What the exercise asks ▸
Although the data below holds other lines too, output only those from the line with "For if they" up to and including the line with "less than itself", exactly as they appear.

── Records for the exercise ──

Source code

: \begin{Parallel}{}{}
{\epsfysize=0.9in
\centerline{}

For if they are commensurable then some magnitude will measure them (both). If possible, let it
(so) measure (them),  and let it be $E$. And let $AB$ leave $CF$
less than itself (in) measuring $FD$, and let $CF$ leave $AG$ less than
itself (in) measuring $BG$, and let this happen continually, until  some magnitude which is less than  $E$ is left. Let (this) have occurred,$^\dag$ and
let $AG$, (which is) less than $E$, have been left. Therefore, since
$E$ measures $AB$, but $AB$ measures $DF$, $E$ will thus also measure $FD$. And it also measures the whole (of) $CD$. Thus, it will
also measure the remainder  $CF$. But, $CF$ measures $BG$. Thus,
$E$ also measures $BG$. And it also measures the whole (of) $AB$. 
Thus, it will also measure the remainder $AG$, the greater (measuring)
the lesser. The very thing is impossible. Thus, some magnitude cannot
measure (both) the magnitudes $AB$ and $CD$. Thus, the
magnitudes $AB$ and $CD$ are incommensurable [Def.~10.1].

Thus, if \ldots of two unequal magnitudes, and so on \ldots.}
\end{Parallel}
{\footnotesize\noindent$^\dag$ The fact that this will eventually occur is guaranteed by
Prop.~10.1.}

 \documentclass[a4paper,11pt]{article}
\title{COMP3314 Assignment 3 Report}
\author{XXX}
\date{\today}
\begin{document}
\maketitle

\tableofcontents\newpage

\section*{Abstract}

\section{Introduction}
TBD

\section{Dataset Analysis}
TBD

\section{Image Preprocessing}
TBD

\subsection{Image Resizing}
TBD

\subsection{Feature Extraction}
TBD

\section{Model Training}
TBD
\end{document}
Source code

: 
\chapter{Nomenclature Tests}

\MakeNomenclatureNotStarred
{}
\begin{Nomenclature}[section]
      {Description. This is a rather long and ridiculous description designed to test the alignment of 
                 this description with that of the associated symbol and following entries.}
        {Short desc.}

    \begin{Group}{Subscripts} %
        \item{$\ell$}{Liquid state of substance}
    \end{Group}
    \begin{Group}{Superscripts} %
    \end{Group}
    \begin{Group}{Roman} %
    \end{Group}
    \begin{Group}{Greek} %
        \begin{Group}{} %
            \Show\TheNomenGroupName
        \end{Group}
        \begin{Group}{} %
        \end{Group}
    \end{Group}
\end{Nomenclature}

───

Exercise response ▸
For if they are commensurable then some magnitude will measure them (both). If possible, let it
(so) measure (them),  and let it be $E$. And let $AB$ leave $CF$
less than itself (in) measuring $FD$, and let $CF$ leave $AG$ less than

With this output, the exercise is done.